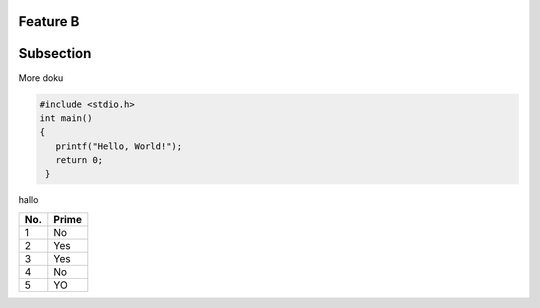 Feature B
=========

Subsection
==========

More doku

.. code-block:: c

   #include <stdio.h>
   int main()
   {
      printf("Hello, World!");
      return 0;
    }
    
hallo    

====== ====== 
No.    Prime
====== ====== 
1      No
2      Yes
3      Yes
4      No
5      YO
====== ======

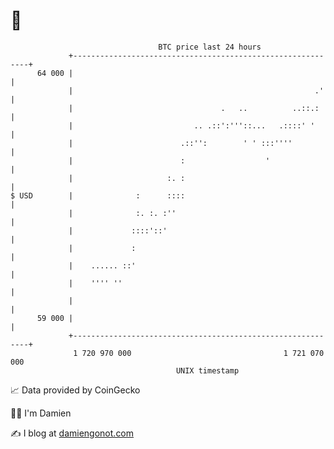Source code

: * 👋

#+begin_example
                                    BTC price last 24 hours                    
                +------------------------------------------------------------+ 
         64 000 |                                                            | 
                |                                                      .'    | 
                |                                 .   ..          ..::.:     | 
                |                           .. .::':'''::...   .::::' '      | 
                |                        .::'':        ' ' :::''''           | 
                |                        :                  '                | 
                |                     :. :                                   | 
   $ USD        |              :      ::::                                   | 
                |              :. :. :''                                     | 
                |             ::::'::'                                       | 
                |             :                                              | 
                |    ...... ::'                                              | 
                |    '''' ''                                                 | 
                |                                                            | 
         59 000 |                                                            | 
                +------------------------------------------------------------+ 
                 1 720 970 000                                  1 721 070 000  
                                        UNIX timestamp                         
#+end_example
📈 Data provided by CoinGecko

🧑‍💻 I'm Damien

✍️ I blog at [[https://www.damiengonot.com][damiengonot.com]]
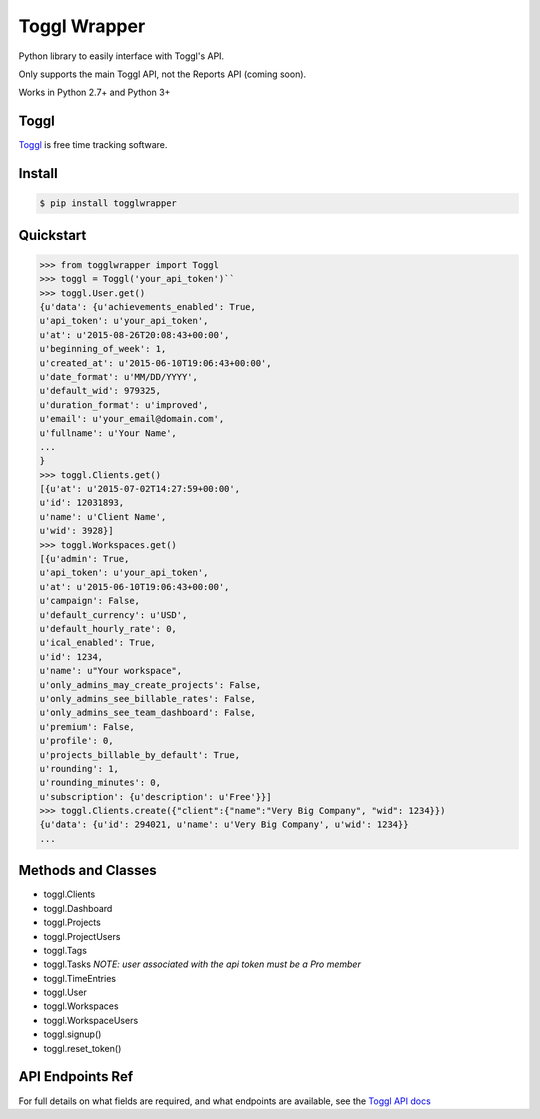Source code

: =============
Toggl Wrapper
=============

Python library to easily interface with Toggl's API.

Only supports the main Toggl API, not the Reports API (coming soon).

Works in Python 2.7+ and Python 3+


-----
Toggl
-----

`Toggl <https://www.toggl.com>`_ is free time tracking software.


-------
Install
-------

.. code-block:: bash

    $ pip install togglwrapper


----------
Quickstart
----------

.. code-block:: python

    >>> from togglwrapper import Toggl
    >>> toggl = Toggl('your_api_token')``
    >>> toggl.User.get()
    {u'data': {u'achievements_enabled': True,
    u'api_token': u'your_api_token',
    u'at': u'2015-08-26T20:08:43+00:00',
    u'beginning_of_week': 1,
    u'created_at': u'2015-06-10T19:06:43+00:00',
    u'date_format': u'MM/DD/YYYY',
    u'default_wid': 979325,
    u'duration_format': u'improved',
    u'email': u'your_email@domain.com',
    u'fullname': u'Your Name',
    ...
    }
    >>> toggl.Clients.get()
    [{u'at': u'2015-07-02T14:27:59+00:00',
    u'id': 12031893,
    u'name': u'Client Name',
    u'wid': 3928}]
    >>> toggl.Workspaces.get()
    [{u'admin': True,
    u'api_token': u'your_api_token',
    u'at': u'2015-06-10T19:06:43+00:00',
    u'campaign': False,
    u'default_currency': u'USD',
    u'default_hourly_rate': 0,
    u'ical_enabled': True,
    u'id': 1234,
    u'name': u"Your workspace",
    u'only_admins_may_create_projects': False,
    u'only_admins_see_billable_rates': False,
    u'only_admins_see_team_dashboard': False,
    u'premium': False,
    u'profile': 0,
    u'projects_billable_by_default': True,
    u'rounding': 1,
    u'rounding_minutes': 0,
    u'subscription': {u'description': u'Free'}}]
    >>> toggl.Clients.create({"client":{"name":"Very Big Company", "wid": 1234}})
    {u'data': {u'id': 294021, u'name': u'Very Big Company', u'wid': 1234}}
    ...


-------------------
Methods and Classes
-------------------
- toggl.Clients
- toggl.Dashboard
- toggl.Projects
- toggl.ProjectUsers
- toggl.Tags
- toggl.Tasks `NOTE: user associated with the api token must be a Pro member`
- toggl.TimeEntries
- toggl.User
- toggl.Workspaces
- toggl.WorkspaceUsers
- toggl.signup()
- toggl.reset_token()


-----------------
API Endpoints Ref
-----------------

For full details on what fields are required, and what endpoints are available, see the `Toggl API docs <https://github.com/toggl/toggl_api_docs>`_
...
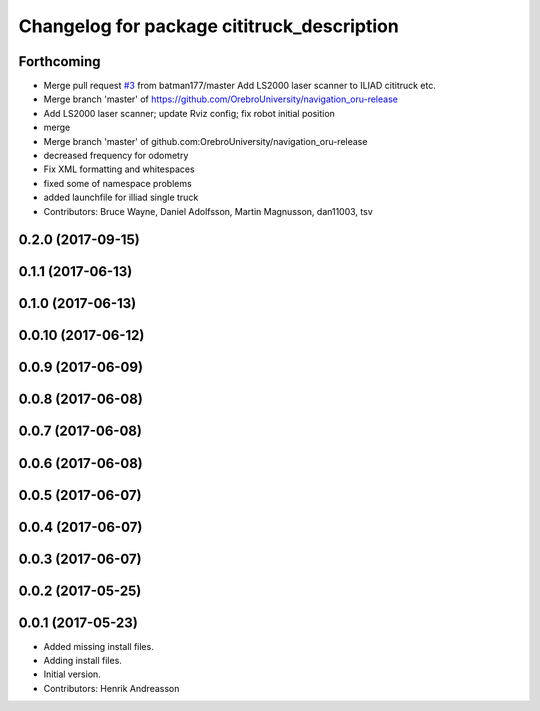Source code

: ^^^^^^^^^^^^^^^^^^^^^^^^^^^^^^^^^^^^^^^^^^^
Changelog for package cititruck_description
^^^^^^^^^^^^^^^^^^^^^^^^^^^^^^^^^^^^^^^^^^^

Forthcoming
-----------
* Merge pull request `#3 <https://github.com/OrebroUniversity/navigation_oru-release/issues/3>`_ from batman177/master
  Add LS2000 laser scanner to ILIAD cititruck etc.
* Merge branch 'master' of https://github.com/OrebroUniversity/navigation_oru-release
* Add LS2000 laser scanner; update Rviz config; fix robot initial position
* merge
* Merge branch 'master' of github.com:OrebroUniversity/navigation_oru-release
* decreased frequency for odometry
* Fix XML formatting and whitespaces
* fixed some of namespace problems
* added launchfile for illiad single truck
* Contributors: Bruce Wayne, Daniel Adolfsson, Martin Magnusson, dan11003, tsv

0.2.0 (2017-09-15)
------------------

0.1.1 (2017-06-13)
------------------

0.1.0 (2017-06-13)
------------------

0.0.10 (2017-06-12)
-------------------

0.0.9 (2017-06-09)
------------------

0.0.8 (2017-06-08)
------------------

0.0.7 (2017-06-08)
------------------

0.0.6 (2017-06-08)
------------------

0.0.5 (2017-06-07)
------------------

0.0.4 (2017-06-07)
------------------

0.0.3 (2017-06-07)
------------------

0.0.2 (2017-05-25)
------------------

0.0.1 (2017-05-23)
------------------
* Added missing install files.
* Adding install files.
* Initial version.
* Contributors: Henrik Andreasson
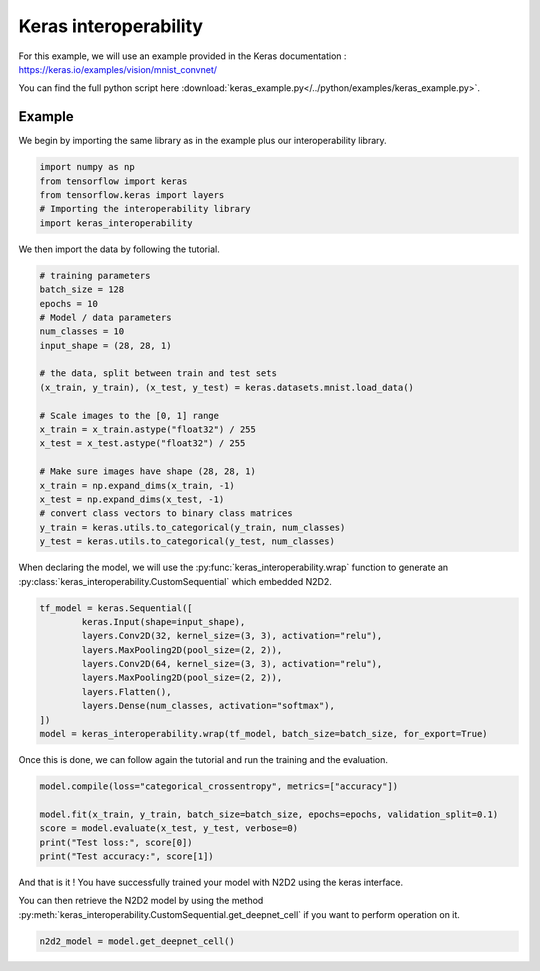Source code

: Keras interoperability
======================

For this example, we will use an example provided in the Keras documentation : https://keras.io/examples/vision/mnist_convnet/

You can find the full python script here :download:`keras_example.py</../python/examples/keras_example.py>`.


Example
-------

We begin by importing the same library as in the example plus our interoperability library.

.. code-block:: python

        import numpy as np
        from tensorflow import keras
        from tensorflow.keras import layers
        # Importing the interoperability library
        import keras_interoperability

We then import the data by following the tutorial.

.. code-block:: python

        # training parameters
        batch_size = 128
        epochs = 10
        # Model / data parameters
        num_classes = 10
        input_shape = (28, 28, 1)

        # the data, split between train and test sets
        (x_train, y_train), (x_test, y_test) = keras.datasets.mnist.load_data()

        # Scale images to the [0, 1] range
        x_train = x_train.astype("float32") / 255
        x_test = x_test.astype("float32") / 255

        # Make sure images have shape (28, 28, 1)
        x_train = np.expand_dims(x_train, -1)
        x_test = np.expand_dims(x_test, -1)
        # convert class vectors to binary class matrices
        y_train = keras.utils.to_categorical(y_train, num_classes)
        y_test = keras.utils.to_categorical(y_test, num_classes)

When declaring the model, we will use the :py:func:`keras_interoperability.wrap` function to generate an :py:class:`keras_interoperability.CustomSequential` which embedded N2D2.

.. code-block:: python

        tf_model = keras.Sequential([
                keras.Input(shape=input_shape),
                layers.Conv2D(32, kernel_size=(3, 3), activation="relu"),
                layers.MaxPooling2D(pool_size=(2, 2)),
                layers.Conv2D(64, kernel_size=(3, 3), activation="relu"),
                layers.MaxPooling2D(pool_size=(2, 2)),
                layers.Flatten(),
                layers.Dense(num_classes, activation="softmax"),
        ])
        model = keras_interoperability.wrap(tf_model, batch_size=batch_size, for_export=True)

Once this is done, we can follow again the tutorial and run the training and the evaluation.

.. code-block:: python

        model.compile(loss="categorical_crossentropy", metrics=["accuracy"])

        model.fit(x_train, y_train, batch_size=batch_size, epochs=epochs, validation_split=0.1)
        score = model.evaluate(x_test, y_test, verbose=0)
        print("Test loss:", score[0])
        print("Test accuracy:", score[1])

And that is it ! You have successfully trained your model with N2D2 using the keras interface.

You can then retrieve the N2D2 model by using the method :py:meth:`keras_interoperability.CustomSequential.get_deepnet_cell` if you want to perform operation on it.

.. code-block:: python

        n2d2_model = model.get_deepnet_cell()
==
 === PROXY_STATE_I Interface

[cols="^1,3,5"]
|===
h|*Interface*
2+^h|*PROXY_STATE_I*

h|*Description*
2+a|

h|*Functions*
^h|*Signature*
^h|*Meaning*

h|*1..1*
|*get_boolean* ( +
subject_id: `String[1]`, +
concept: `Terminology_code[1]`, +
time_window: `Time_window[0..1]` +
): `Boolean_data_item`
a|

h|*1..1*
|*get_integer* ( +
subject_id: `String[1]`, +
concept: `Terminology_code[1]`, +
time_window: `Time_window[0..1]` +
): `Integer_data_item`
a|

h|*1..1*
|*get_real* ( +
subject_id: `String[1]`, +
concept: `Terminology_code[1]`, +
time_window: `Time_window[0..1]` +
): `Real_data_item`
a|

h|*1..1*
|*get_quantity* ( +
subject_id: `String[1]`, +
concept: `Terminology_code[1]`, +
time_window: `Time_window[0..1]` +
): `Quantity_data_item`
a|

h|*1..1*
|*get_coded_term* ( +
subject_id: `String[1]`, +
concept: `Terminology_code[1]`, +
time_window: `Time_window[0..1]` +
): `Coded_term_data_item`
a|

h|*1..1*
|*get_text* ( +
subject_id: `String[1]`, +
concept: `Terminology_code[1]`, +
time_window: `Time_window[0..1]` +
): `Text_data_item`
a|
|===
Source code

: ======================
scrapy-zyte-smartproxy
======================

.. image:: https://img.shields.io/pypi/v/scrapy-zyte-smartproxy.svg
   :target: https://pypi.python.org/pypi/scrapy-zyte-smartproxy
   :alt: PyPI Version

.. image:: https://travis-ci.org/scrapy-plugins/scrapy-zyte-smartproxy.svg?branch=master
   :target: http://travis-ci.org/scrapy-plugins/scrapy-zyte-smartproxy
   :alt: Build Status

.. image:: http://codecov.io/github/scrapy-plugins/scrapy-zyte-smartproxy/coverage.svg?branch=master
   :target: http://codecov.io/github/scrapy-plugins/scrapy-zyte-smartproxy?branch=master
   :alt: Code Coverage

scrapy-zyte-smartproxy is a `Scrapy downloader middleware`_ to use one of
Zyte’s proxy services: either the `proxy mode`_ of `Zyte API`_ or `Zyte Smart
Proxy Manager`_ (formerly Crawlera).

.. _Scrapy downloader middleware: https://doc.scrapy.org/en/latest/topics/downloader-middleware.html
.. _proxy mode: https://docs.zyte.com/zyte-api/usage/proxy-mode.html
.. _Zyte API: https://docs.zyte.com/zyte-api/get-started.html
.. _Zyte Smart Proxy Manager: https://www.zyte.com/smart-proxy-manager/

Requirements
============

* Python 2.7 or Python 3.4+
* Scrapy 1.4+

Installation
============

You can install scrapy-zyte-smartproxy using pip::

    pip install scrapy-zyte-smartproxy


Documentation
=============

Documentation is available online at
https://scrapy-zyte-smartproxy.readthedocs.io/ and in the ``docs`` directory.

EXERCISE DIRECTIONS
Your answer should consist of the lines from the line with "# the data, split" to the line with "# convert class" above, repeated exactly, both ends included.

ANSWER
        # the data, split between train and test sets
        (x_train, y_train), (x_test, y_test) = keras.datasets.mnist.load_data()

        # Scale images to the [0, 1] range
        x_train = x_train.astype("float32") / 255
        x_test = x_test.astype("float32") / 255

        # Make sure images have shape (28, 28, 1)
        x_train = np.expand_dims(x_train, -1)
        x_test = np.expand_dims(x_test, -1)
        # convert class vectors to binary class matrices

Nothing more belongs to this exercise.